* _Exercise_
Copy only the lines from the start of the records down to and including the line that contains "state / province: Potaro-Siparuni", swapping "scientific name" for "taxon name" and keeping everything else the same.
==== Rows ====
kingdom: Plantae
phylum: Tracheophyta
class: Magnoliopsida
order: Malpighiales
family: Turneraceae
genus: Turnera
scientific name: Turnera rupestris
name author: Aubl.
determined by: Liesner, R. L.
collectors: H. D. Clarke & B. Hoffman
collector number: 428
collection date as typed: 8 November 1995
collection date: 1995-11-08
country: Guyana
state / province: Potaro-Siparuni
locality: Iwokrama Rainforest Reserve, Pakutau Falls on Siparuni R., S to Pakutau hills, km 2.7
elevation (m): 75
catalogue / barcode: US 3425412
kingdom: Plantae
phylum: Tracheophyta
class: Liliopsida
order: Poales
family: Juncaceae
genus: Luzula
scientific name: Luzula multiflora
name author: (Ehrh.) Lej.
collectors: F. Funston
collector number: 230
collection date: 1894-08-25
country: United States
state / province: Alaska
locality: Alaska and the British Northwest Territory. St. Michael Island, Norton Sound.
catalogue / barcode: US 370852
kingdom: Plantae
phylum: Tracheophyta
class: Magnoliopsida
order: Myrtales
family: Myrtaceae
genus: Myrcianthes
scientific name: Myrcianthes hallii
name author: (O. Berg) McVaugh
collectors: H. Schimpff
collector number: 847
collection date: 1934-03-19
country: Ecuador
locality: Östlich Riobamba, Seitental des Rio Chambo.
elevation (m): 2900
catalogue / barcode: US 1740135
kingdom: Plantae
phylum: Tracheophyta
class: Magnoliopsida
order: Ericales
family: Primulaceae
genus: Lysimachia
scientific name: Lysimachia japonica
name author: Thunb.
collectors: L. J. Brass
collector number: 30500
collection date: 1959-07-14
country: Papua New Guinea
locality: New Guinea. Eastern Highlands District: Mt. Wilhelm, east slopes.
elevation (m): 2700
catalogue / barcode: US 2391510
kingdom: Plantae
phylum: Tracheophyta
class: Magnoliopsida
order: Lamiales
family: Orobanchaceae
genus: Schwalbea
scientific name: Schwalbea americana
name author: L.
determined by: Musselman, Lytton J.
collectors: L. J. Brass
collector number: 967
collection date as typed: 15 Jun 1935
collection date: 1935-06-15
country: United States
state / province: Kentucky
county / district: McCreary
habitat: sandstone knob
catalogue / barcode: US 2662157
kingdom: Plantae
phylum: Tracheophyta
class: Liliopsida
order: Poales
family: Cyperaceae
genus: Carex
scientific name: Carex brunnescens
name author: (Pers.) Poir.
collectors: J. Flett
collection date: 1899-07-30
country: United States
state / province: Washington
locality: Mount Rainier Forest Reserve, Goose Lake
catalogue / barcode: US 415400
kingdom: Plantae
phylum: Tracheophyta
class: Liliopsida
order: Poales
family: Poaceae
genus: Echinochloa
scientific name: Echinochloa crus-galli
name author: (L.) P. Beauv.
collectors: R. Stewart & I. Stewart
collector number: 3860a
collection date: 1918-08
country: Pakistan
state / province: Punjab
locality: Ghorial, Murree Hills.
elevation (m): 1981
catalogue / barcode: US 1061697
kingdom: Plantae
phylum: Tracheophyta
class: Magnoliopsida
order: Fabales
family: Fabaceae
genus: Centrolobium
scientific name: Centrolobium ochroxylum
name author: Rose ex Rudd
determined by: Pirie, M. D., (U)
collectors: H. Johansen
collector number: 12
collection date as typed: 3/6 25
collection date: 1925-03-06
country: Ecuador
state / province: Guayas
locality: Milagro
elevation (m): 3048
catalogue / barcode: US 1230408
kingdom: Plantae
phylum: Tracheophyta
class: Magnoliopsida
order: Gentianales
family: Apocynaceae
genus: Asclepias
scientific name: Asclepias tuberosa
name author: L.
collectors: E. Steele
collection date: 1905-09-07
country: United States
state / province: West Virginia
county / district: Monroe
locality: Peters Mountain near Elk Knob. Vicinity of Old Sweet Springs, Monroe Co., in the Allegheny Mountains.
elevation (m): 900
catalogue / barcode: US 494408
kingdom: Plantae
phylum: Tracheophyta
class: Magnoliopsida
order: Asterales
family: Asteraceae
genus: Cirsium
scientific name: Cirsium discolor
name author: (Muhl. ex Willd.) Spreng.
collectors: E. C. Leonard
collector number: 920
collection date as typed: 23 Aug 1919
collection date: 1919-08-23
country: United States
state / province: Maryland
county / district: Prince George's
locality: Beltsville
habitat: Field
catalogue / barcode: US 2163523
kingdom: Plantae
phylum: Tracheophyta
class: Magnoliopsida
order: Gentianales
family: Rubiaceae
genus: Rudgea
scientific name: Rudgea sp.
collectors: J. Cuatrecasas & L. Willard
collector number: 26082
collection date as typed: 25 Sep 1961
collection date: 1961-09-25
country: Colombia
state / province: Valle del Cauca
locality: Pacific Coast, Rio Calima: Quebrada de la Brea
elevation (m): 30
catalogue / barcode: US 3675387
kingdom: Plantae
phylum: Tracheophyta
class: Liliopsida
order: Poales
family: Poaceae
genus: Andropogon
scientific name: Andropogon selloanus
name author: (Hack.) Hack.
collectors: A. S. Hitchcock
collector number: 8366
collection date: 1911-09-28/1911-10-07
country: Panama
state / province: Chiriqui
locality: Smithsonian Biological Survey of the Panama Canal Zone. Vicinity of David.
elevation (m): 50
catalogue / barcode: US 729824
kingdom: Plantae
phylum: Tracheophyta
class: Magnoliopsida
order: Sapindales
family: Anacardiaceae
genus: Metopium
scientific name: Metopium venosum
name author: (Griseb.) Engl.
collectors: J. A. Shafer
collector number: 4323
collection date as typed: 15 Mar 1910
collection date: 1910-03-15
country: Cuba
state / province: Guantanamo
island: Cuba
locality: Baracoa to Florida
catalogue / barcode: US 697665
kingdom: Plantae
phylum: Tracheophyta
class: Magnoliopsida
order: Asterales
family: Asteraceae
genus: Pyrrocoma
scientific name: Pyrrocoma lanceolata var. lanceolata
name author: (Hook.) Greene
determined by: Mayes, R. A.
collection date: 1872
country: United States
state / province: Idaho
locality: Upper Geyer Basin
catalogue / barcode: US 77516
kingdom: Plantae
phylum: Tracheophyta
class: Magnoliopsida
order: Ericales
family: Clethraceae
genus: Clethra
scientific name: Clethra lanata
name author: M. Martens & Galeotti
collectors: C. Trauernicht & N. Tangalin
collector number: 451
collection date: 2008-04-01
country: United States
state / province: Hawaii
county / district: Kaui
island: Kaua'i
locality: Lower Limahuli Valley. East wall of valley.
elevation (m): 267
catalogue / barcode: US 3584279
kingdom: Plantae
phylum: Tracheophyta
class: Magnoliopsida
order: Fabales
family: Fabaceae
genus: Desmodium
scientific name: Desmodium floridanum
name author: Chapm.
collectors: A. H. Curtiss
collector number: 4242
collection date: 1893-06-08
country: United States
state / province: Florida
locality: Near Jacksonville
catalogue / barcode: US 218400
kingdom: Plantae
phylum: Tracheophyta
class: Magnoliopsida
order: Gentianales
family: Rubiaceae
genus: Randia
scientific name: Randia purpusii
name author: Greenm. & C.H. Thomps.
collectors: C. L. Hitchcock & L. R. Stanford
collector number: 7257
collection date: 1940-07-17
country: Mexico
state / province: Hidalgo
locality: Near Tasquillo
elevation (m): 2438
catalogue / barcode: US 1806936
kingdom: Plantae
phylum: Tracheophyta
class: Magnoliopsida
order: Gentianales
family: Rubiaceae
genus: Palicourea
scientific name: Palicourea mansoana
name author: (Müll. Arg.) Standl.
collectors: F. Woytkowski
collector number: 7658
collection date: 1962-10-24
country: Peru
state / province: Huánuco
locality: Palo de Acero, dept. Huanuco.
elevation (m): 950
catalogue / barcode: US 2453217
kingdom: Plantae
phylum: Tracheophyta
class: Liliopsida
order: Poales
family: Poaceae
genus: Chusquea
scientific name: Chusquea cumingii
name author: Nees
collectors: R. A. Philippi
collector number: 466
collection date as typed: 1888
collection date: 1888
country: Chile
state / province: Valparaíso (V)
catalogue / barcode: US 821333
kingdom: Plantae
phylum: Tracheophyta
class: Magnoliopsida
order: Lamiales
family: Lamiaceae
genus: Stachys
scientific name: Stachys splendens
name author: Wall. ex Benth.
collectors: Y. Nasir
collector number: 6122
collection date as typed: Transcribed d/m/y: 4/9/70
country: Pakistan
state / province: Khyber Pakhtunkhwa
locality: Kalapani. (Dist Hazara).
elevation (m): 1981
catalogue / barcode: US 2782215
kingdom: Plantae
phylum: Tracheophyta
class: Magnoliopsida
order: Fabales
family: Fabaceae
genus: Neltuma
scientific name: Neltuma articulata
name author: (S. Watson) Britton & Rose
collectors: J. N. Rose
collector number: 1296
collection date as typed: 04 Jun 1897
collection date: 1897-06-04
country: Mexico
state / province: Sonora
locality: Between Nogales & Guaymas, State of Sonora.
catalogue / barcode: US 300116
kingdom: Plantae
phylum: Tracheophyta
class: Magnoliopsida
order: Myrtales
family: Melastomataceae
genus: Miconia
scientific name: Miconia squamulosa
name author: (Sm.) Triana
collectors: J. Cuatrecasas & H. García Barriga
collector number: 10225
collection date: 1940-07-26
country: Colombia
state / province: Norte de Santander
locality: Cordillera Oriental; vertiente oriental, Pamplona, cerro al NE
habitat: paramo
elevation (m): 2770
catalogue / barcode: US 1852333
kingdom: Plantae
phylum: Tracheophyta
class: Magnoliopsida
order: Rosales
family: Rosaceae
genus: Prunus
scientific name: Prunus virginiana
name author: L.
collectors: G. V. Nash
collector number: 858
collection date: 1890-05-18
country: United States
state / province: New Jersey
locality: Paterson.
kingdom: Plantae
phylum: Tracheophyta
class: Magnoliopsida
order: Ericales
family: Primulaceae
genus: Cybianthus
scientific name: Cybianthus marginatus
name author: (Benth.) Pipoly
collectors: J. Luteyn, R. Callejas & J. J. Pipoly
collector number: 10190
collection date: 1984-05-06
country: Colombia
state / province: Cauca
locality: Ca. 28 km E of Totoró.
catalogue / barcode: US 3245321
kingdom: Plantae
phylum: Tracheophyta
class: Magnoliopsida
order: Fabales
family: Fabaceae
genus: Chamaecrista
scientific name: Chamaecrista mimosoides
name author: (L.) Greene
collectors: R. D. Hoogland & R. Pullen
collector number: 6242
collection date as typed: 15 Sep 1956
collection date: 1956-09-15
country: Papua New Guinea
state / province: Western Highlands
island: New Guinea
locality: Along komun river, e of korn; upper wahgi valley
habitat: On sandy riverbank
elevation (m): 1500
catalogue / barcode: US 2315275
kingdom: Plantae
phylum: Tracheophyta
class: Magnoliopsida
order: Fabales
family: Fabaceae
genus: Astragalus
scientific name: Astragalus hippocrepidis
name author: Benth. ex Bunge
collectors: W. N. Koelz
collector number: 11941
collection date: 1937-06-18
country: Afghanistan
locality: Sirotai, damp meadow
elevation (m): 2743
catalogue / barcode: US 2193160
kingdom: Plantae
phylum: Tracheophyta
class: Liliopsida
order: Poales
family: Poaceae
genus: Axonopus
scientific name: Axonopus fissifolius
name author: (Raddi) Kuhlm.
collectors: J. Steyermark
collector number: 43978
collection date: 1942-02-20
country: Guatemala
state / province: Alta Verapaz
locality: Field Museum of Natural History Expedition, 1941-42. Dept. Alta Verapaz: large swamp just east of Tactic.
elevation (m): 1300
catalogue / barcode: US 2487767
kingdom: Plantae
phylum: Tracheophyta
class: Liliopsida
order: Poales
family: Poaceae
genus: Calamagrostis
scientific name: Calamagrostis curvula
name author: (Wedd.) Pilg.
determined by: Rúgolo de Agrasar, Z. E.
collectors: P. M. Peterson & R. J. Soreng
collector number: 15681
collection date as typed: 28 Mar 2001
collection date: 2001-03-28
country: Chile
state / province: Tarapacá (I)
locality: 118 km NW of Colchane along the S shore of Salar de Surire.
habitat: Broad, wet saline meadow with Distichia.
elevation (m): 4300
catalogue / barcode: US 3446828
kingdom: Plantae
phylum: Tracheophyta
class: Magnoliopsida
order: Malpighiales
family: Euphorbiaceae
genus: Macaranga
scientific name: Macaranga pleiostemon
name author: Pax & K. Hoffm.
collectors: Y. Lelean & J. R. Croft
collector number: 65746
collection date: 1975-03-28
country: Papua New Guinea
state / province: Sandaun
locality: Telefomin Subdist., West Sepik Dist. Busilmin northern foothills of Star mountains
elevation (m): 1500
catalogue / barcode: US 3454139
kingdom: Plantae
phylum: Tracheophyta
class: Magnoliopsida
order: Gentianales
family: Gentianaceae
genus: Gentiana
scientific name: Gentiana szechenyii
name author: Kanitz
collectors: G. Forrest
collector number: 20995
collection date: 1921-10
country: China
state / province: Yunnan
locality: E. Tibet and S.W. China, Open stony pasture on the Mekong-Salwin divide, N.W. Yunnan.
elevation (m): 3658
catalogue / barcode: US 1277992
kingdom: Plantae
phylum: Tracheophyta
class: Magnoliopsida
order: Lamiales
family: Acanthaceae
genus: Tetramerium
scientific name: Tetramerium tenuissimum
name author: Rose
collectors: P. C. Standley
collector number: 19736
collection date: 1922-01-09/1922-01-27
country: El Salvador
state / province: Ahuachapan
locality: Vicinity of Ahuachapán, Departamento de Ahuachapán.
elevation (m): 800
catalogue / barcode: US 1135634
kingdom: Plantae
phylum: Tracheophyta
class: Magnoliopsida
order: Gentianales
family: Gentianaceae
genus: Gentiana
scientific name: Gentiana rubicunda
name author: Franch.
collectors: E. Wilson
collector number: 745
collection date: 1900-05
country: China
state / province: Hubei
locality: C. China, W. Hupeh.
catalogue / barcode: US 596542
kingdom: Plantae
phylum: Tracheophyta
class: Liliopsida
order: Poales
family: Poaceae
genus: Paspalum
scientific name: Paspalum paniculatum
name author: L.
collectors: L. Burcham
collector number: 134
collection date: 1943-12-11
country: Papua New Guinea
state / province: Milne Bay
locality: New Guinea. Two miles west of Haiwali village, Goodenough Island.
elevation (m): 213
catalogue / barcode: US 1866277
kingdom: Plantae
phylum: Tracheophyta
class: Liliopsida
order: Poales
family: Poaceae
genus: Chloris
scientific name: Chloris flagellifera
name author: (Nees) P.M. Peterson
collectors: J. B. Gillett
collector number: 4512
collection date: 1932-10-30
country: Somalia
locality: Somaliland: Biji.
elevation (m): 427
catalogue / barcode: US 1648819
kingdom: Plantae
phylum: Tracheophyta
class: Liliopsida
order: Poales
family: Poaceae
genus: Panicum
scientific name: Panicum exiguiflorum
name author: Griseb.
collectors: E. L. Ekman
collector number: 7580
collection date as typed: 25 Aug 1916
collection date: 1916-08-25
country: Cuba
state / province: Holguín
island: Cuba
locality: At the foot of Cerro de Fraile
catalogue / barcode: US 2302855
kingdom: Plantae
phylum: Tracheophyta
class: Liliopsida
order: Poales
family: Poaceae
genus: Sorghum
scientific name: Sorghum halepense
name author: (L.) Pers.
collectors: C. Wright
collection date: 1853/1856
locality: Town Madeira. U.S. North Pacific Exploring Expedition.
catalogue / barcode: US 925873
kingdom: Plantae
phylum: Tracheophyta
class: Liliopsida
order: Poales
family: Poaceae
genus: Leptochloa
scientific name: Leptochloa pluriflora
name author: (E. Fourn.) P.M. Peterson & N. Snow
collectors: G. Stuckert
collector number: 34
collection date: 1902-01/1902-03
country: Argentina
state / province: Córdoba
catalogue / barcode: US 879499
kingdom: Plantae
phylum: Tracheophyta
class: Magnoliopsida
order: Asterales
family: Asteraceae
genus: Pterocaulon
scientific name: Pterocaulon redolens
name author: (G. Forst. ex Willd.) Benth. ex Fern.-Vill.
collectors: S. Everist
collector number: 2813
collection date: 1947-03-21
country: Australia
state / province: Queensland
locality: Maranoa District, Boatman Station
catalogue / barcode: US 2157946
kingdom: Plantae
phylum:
====
* _Final result_
kingdom: Plantae
phylum: Tracheophyta
class: Magnoliopsida
order: Malpighiales
family: Turneraceae
genus: Turnera
taxon name: Turnera rupestris
name author: Aubl.
determined by: Liesner, R. L.
collectors: H. D. Clarke & B. Hoffman
collector number: 428
collection date as typed: 8 November 1995
collection date: 1995-11-08
country: Guyana
state / province: Potaro-Siparuni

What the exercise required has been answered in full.